* **Dokumenttext**

Jeder Hund weiß sehr genau, dass er für den Wolf nur die Beute ist!

Isegrim in Lassahn, Gespräch mit Jäger Michael Kuhn
von Heiko Wruck
GESPRÄCH

Lassahn/gc.
Am vergangenen Sonntagabend, 7. März 2021, wurde kurz nach 22 Uhr ein Wolf in Lassahn am Schaalsee gesehen.

Ein abendlicher Gassigänger mit einer starken Lampe war am Beginn des Radweges unvermittelt auf Meister Isegrim getroffen. Alle drei »Wanderer« waren überrascht. Hund und Herrchen blieben still stehen, der Wolf in circa 30 Metern ebenfalls. Dann gingen die Gassigänger zurück ins Dorf. Der Wolf zog seiner Wege. Zwei Tage später, wiederum kurz nach 22 Uhr, waren der Hund und sein Herrchen erneut zum letzten Gassigang des Tages auf derselben Strecke unterwegs. Plötzlich blieb der Hund mit eingeklemmtem Schwanz stehen und war nicht zu bewegen, auch nur einen Zentimeter weiter in die Richtung des Radweges zu laufen. Ein Wolf war jedoch nirgends zu entdecken.

Herr Kuhn, was meinen Sie zu diesen Vorgängen?
Erst mal hat der abendliche Spaziergänger alles richtig gemacht. Er hatte eine starke Lampe dabei und wurde damit für das Wild, also auch für den Wolf sichtbar. Als sich Wolf, Hund und Mensch begegneten, zogen sich Mensch und Hund ohne Panik zurück. Und beim zweiten Mal, als der Hund nicht weiter wollte, hat sein Hundeführer ebenfalls richtig reagiert und auf seinen Hund gehört. Jeder Hund weiß, dass er nur die Beute für den Wolf ist – das gilt für Sofakönige und Jagdhunde gleichermaßen. Einen Hund, der so klar eine Gefahr anzeigt, weiterzuziehen, ist ganz bestimmt alles andere als klug und umsichtig. Hundeführer sind also gut beraten, das Verhalten ihrer Hunde genau zu beobachten und solche Signale keinesfalls zu ignorieren.

Müssen sich die Lassahner jetzt auf ein Wolfsrudel einstellen?

* **Auflistung**
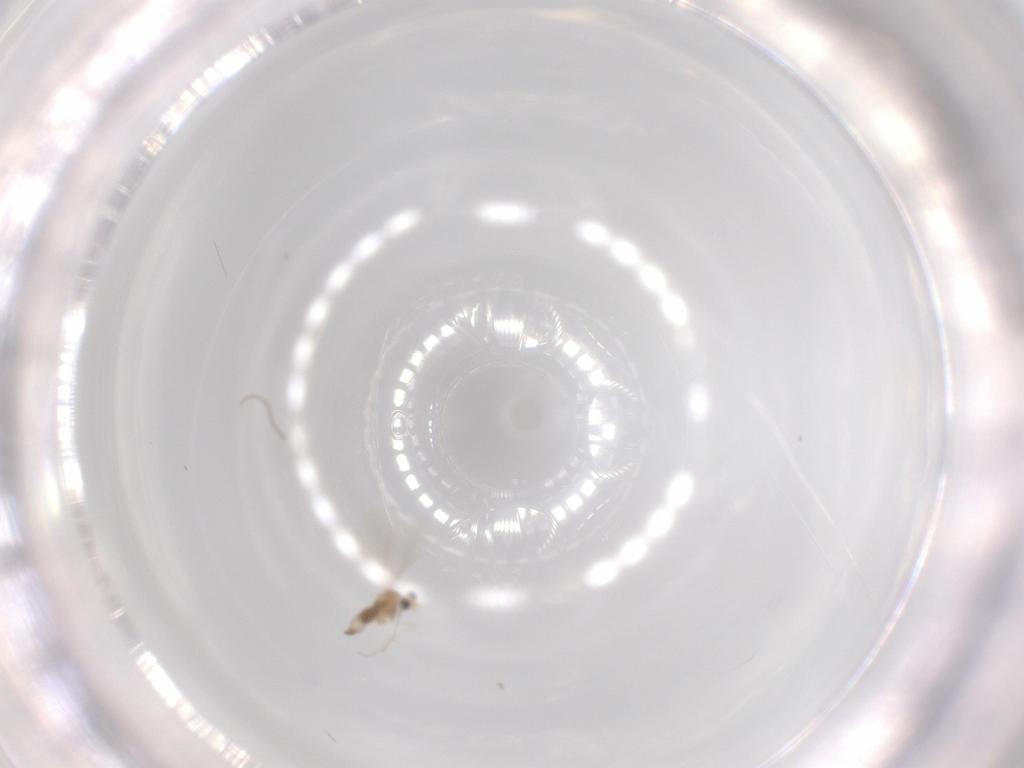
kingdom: Animalia
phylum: Arthropoda
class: Insecta
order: Diptera
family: Cecidomyiidae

* **Aufgabe 1**
Beantworten Sie anhand des Textes über den Wolf in Lassahn die folgenden Fragen:
(a) An welchem Tag und um welche Uhrzeit wurde der Wolf in Lassahn gesehen?
(b) In welcher Entfernung blieb der Wolf bei der ersten Begegnung stehen?
(c) Wodurch wurde der Spaziergänger laut Michael Kuhn für das Wild sichtbar?
* **Aufgabe 2**
Zählen Sie alle Verhaltensweisen des Hundeführers auf, die Michael Kuhn im Text über den Wolf in Lassahn als richtig bewertet.

* **Lösung 1**
(a) Am Sonntagabend, dem 7. März 2021, kurz nach 22 Uhr.
(b) In circa 30 Metern.
(c) Durch die starke Lampe, die er dabeihatte.

* **Lösung 2**
- Er hatte eine starke Lampe dabei und wurde damit für das Wild sichtbar.
- Bei der Begegnung mit dem Wolf zog er sich mit seinem Hund ohne Panik zurück.
- Beim zweiten Mal, als der Hund nicht weiterwollte, hörte er auf seinen Hund.